Thanks for the review and comment.

On 3/9/2023 2:20 AM, Konrad Dybcio wrote:


On 8.03.2023 21:22, Srinivas Kandagatla wrote:


On 21/02/2023 11:25, Mukesh Ojha wrote:
Minidump is a best effort mechanism to collect useful and predefined
data for first level of debugging on end user devices running on
Qualcomm SoCs. It is built on the premise that System on Chip (SoC)
or subsystem part of SoC crashes, due to a range of hardware and
software bugs. Hence, the ability to collect accurate data is only
a best-effort. The data collected could be invalid or corrupted,
data collection itself could fail, and so on.

Qualcomm devices in engineering mode provides a mechanism for
generating full system ramdumps for post mortem debugging. But in some
cases it's however not feasible to capture the entire content of RAM.
The minidump mechanism provides the means for selecting region should
be included in the ramdump. The solution supports extracting the
ramdump/minidump produced either over USB or stored to an attached
storage device.

The core of minidump feature is part of Qualcomm's boot firmware code.
It initializes shared memory(SMEM), which is a part of DDR and
allocates a small section of it to minidump table i.e also called
global table of content (G-ToC). Each subsystem (APSS, ADSP, ...) has
their own table of segments to be included in the minidump, all
references from a descriptor in SMEM (G-ToC). Each segment/region has
some details like name, physical address and it's size etc. and it
could be anywhere scattered in the DDR.

Minidump kernel driver adds the capability to add linux region to be
dumped as part of ram dump collection. It provides appropriate symbol
to check its enablement and register client regions.

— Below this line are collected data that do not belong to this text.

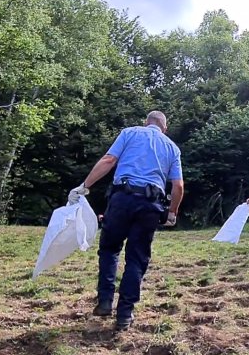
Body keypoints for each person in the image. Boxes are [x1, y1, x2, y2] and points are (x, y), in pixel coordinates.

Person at [67, 110, 184, 331]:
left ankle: (104, 301)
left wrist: (85, 186)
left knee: (110, 249)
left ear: (146, 122)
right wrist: (172, 213)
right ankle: (124, 315)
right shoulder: (172, 147)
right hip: (150, 206)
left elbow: (109, 160)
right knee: (137, 258)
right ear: (164, 128)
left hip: (122, 198)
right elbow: (178, 186)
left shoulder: (129, 133)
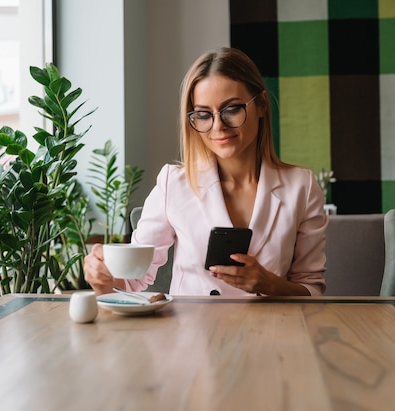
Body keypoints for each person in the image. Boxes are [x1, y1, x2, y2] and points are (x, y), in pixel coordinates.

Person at [84, 47, 327, 297]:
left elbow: (313, 289)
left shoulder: (302, 187)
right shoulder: (173, 184)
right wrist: (102, 277)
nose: (218, 126)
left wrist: (269, 284)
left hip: (270, 331)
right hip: (192, 332)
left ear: (262, 104)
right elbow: (134, 279)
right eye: (203, 114)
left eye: (232, 109)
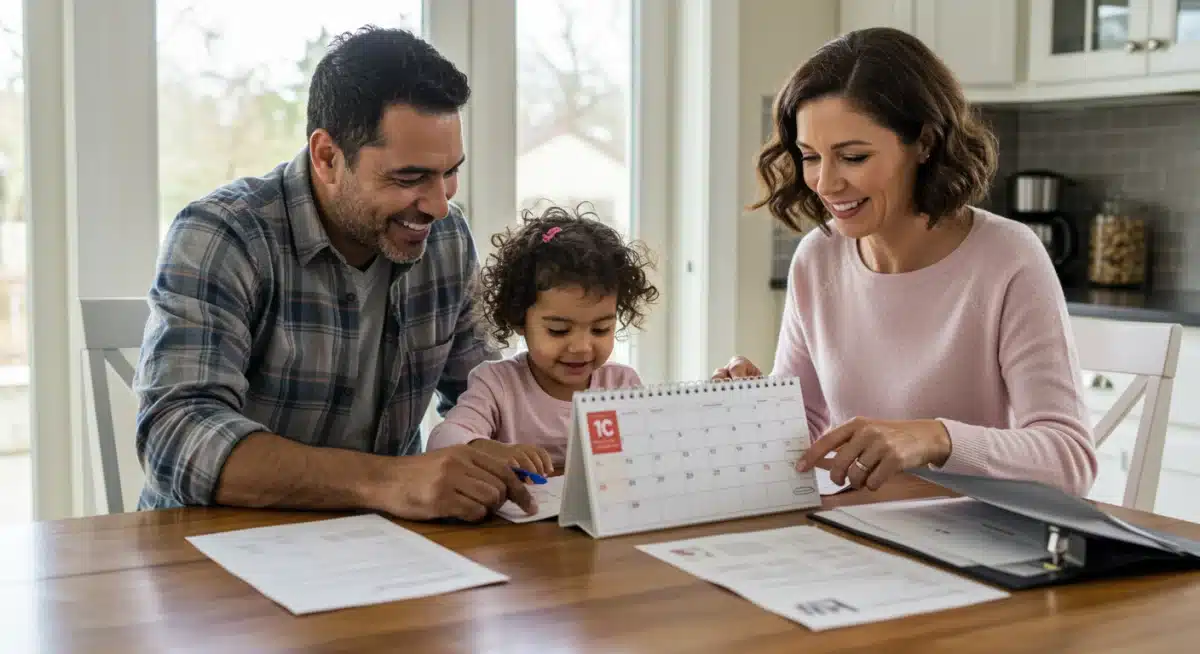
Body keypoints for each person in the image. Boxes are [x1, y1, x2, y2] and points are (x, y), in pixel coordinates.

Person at [133, 26, 537, 521]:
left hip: (386, 543)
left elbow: (484, 397)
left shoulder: (447, 239)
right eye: (410, 177)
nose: (438, 204)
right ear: (327, 157)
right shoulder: (225, 235)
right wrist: (389, 480)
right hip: (217, 544)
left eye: (450, 172)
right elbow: (175, 435)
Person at [713, 27, 1097, 496]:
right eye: (810, 157)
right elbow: (805, 430)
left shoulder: (1007, 257)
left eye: (853, 157)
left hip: (967, 528)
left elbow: (1070, 460)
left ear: (926, 143)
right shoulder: (818, 256)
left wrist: (935, 438)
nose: (826, 183)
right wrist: (751, 410)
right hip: (853, 524)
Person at [426, 204, 657, 474]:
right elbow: (442, 440)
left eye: (600, 329)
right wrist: (485, 448)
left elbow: (653, 451)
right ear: (518, 319)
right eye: (559, 330)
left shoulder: (621, 385)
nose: (581, 348)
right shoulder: (497, 385)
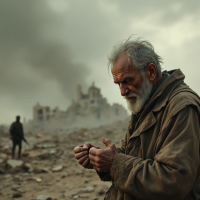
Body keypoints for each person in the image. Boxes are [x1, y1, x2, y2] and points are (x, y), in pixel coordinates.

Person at [74, 37, 200, 200]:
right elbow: (130, 155)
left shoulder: (182, 107)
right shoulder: (145, 100)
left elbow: (173, 182)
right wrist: (100, 158)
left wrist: (114, 163)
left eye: (127, 81)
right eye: (118, 84)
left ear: (151, 72)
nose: (122, 92)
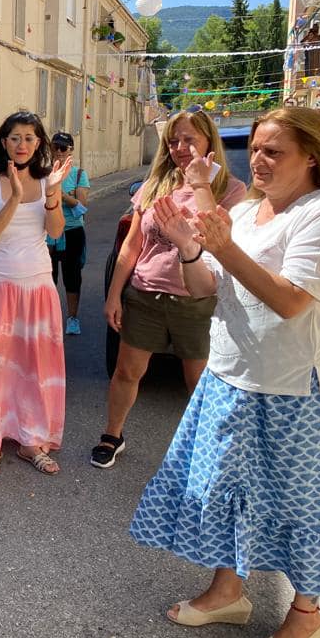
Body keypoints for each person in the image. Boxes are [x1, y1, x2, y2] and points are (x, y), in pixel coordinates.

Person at [130, 108, 320, 638]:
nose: (259, 161)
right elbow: (206, 288)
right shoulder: (246, 211)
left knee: (301, 506)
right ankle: (229, 592)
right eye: (257, 149)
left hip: (295, 389)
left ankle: (308, 617)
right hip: (231, 375)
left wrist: (221, 247)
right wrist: (191, 248)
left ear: (312, 155)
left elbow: (291, 300)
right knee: (226, 492)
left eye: (276, 151)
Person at [92, 109, 246, 469]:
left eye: (189, 139)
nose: (179, 147)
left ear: (209, 141)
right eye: (173, 140)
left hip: (197, 301)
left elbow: (220, 243)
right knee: (127, 372)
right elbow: (131, 246)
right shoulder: (155, 185)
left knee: (199, 382)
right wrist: (114, 294)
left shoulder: (230, 190)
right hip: (145, 294)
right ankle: (112, 435)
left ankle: (203, 448)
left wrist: (200, 185)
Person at [0, 111, 73, 479]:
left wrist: (52, 191)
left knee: (34, 366)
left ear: (38, 143)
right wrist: (16, 197)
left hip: (38, 285)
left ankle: (31, 439)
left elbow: (56, 232)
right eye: (14, 138)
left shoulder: (46, 182)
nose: (21, 144)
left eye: (28, 138)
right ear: (4, 142)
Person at [46, 132, 90, 336]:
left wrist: (58, 193)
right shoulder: (44, 172)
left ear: (71, 151)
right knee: (48, 276)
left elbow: (81, 205)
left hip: (72, 231)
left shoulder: (79, 174)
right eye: (55, 147)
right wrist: (67, 197)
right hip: (48, 232)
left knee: (72, 277)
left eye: (63, 148)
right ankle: (50, 316)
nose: (58, 152)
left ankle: (72, 317)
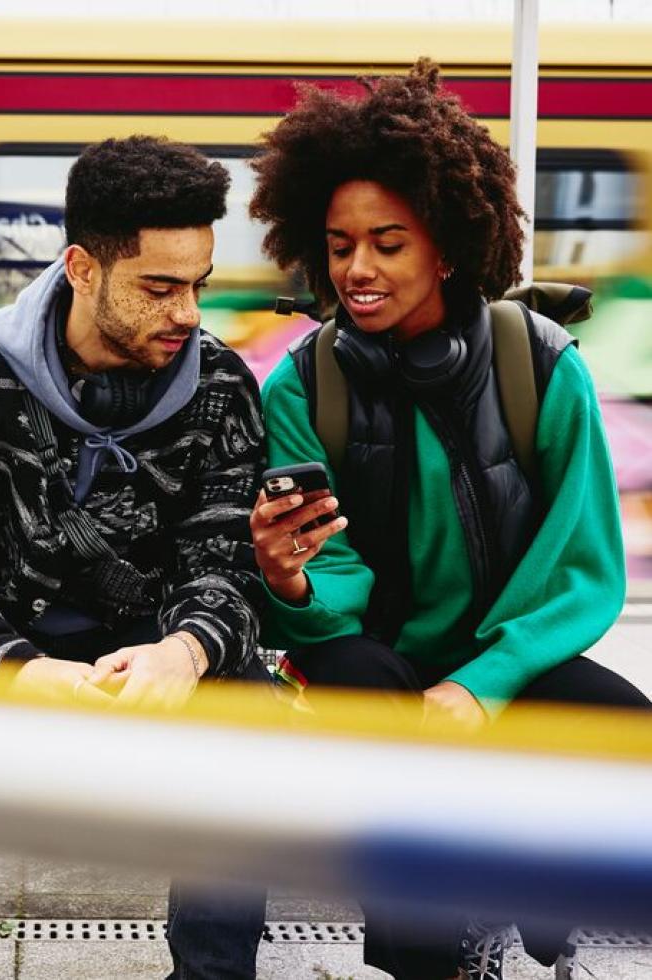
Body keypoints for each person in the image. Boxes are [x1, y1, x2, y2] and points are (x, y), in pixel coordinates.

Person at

To simplify post mortem debugging, it creates and maintain an ELF
header as first region that gets updated with upon registration
of a new region.

Signed-off-by: Mukesh Ojha <quic_mojha@xxxxxxxxxxx>
---
[...]

+int qcom_minidump_ready(void)
+{
+    void *ptr;
+    struct device_node *np;
+    static bool is_smem_available = true;
+
+    if (!is_smem_available || !(np = of_find_compatible_node(NULL, NULL, "qcom,smem"))) {

just check for dt node here does not mean that smem device is available, you should probably check if the device is avaliable aswell using of_device_is_available()

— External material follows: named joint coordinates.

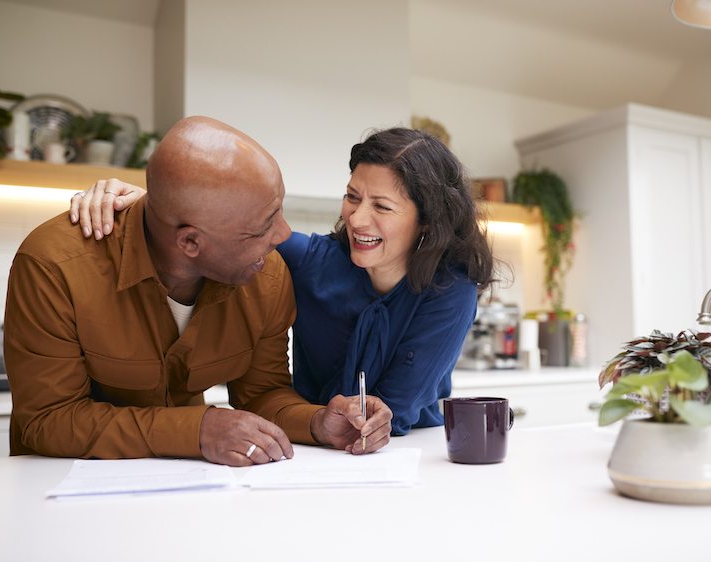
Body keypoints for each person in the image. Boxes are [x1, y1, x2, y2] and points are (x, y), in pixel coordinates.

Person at [5, 116, 392, 467]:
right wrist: (198, 430)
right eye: (262, 227)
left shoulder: (266, 275)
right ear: (190, 242)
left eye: (278, 210)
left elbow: (262, 394)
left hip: (187, 491)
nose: (283, 235)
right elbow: (48, 419)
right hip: (58, 491)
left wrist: (318, 422)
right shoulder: (54, 266)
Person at [72, 127, 497, 435]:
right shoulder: (314, 262)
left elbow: (394, 411)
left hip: (404, 452)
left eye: (381, 206)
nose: (357, 218)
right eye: (352, 196)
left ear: (427, 222)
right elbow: (224, 229)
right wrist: (147, 202)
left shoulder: (450, 290)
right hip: (312, 440)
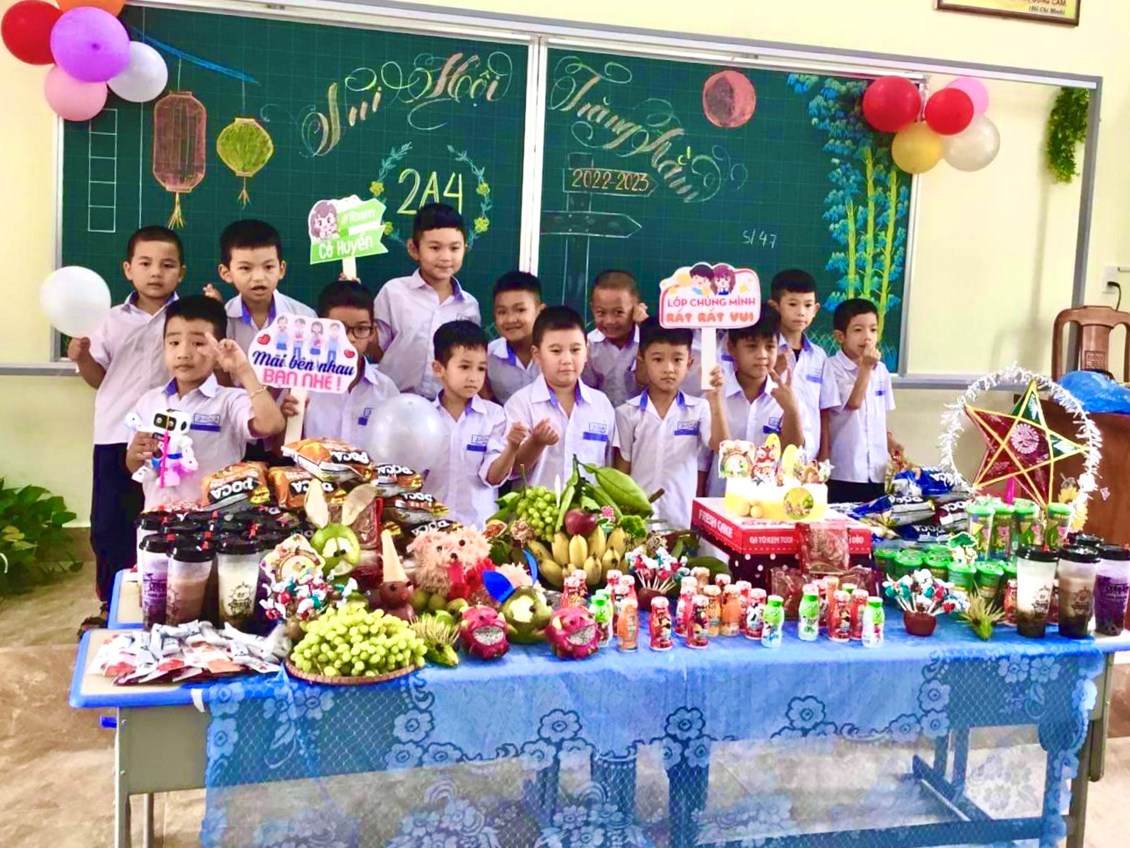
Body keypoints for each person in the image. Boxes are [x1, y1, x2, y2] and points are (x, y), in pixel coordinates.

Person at [68, 225, 186, 632]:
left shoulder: (186, 318)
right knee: (109, 525)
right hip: (114, 434)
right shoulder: (107, 320)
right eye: (146, 263)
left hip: (168, 439)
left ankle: (168, 604)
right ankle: (112, 604)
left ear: (181, 272)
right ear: (127, 269)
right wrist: (82, 357)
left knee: (162, 520)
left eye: (167, 265)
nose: (156, 273)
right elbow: (97, 379)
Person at [126, 296, 285, 508]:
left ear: (218, 349)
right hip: (157, 521)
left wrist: (243, 370)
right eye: (174, 343)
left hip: (213, 522)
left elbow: (272, 425)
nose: (183, 354)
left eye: (198, 343)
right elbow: (135, 466)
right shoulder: (149, 401)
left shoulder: (229, 400)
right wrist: (134, 454)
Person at [613, 318, 727, 529]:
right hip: (638, 524)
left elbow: (721, 447)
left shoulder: (698, 409)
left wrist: (715, 399)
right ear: (643, 361)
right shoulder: (627, 413)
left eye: (677, 359)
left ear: (689, 363)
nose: (668, 368)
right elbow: (621, 473)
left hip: (681, 523)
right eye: (658, 359)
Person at [422, 321, 528, 526]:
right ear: (438, 368)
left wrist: (512, 447)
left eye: (481, 369)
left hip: (478, 529)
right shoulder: (423, 415)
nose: (474, 377)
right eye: (464, 367)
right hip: (429, 527)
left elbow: (493, 478)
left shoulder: (494, 416)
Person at [371, 203, 481, 398]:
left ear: (465, 248)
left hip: (445, 406)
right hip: (394, 400)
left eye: (454, 248)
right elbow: (376, 348)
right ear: (414, 249)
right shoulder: (394, 293)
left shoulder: (469, 306)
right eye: (435, 248)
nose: (446, 257)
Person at [505, 306, 616, 488]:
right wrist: (536, 443)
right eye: (556, 351)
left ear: (586, 351)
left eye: (575, 349)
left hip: (590, 506)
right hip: (535, 506)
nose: (566, 359)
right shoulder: (521, 403)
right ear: (537, 355)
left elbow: (608, 467)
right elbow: (511, 469)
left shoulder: (601, 404)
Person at [283, 280, 400, 443]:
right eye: (339, 329)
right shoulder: (302, 384)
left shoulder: (385, 390)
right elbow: (283, 449)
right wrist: (289, 421)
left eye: (361, 329)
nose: (350, 338)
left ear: (372, 332)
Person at [707, 307, 803, 497]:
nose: (762, 355)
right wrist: (716, 402)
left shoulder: (786, 396)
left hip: (768, 500)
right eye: (752, 346)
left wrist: (791, 410)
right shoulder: (717, 394)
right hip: (720, 499)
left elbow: (791, 449)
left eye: (770, 346)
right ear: (731, 348)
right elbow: (716, 448)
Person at [819, 298, 901, 504]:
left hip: (877, 470)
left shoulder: (881, 370)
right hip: (844, 470)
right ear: (840, 336)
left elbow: (878, 416)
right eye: (858, 330)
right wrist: (866, 367)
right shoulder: (832, 367)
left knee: (874, 521)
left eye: (873, 330)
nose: (867, 337)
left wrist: (890, 441)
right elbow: (853, 403)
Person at [213, 219, 315, 353]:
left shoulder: (305, 317)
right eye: (245, 268)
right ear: (226, 273)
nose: (259, 277)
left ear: (281, 270)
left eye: (268, 267)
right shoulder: (221, 322)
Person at [767, 269, 835, 459]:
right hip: (769, 453)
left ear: (816, 309)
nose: (801, 312)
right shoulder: (765, 352)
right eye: (792, 304)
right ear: (775, 307)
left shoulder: (819, 357)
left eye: (808, 305)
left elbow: (824, 411)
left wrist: (823, 456)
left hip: (808, 457)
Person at [582, 269, 648, 408]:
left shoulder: (649, 341)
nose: (609, 321)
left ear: (636, 308)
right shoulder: (588, 345)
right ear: (592, 309)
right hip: (601, 417)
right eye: (601, 312)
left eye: (619, 312)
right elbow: (586, 390)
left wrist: (647, 327)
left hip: (642, 418)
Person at [487, 270, 543, 403]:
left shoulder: (556, 352)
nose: (511, 319)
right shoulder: (489, 356)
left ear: (540, 312)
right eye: (502, 312)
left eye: (520, 310)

We should proabably return -EPROBEDEFER incase the node is present and device is not present.
qcom_smem_get() seems to handle -EPROBE_DEFER internally, so this check
may be entirely redundant.

The main idea behind checking qcom,smem availability is to not stop client(core kernel) probe if the smem dt node is not present at all
and qcom_smem_get() will always return -EPROBE_DEFER for such cases.

For e.g: Again i am taking ramoops example which seems relevant for
this case, ramoops driver should still probe and not defer forever
if the smem node is not available at all for non-qcom device tree.

-Mukesh

Konrad